[Listed entries Boundary: Start]
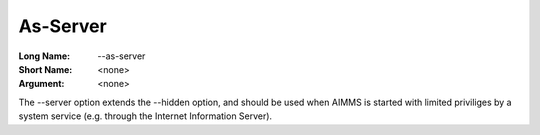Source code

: 

.. _Miscellaneous_Command_Line_Options_-_As_Serv:


As-Server
=========



:Long Name:	\--as-server	
:Short Name:	<none>	
:Argument:	<none>	

The \--server option extends the \--hidden option, and should be used when AIMMS is started with limited priviliges by a system service
(e.g. through the Internet Information Server).	





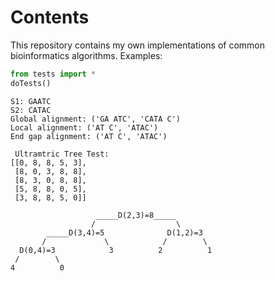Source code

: * Contents
This repository contains my own implementations of common bioinformatics algorithms.
Examples:
#+BEGIN_SRC python :exports both :results output
from tests import *
doTests()
#+END_SRC
#+RESULTS:
#+begin_example
S1: GAATC
S2: CATAC
Global alignment: ('GA ATC', 'CATA C')
Local alignment: ('AT C', 'ATAC')
End gap alignment: ('AT C', 'ATAC')

 Ultramtric Tree Test:
[[0, 8, 8, 5, 3],
 [8, 0, 3, 8, 8],
 [8, 3, 0, 8, 8],
 [5, 8, 8, 0, 5],
 [3, 8, 8, 5, 0]]

                   _____D(2,3)=8_____        
                  /                  \       
        _____D(3,4)=5              D(1,2)=3  
       /             \            /        \ 
  D(0,4)=3            3          2          1
 /        \                                  
4          0                                 
                                             
#+end_example

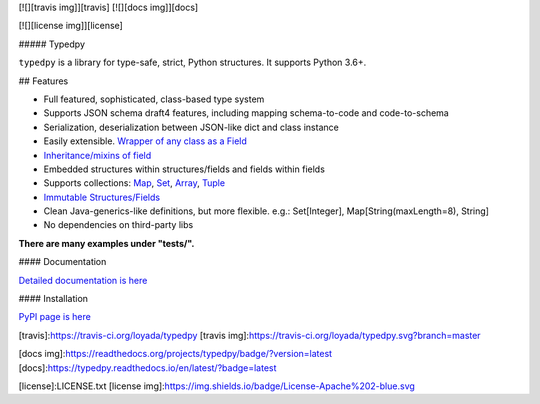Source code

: [![][travis img]][travis]
[![][docs img]][docs]

[![][license img]][license]

##### Typedpy

``typedpy`` is a library for type-safe, strict, Python structures. It supports Python 3.6+.

## Features

* Full featured, sophisticated, class-based type system

* Supports JSON schema draft4 features, including mapping schema-to-code and code-to-schema

* Serialization, deserialization between JSON-like dict and class instance

* Easily extensible. `Wrapper of any class as a Field <https://github.com/loyada/typedpy/tree/master/tests/test_typed_field_creator.py>`_

* `Inheritance/mixins of field <https://github.com/loyada/typedpy/tree/master/tests/test_inheritance.py>`_

* Embedded structures within structures/fields and fields within fields

* Supports collections: `Map <https://github.com/loyada/typedpy/tree/master/tests/test_Map.py>`_, `Set <https://github.com/loyada/typedpy/tree/master/tests/test_Set.py>`_, `Array <https://github.com/loyada/typedpy/tree/master/tests/test_array.py>`_, `Tuple <https://github.com/loyada/typedpy/tree/master/tests/test_tuple.py>`_

* `Immutable Structures/Fields <https://github.com/loyada/typedpy/tree/master/tests/test_immutable.py>`_

* Clean Java-generics-like definitions, but more flexible. e.g.: Set[Integer], Map[String(maxLength=8), String]

* No dependencies on third-party libs

**There are many examples under "tests/".**


#### Documentation

`Detailed documentation is here <http://typedpy.readthedocs.io/>`_

#### Installation

`PyPI page is here <https://pypi.python.org/pypi/typedpy>`_


[travis]:https://travis-ci.org/loyada/typedpy
[travis img]:https://travis-ci.org/loyada/typedpy.svg?branch=master

[docs img]:https://readthedocs.org/projects/typedpy/badge/?version=latest
[docs]:https://typedpy.readthedocs.io/en/latest/?badge=latest

[license]:LICENSE.txt
[license img]:https://img.shields.io/badge/License-Apache%202-blue.svg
[Listed entries Boundary: End]
Write out again, exactly, the lines from the start of the listing up to the line containing "schema-to-code and code-to-schema", with both ends and without pictures.

Source code

: 

.. _Miscellaneous_Command_Line_Options_-_As_Serv:


As-Server
=========



:Long Name:	\--as-server	
:Short Name:	<none>	
:Argument:	<none>	

The \--server option extends the \--hidden option, and should be used when AIMMS is started with limited priviliges by a system service
(e.g. through the Internet Information Server).	





Source code

: * Contents
This repository contains my own implementations of common bioinformatics algorithms.
Examples:
#+BEGIN_SRC python :exports both :results output
from tests import *
doTests()
#+END_SRC
#+RESULTS:
#+begin_example
S1: GAATC
S2: CATAC
Global alignment: ('GA ATC', 'CATA C')
Local alignment: ('AT C', 'ATAC')
End gap alignment: ('AT C', 'ATAC')

 Ultramtric Tree Test:
[[0, 8, 8, 5, 3],
 [8, 0, 3, 8, 8],
 [8, 3, 0, 8, 8],
 [5, 8, 8, 0, 5],
 [3, 8, 8, 5, 0]]

                   _____D(2,3)=8_____        
                  /                  \       
        _____D(3,4)=5              D(1,2)=3  
       /             \            /        \ 
  D(0,4)=3            3          2          1
 /        \                                  
4          0                                 
                                             
#+end_example

Source code

: [![][travis img]][travis]
[![][docs img]][docs]

[![][license img]][license]

##### Typedpy

``typedpy`` is a library for type-safe, strict, Python structures. It supports Python 3.6+.

## Features

* Full featured, sophisticated, class-based type system

* Supports JSON schema draft4 features, including mapping schema-to-code and code-to-schema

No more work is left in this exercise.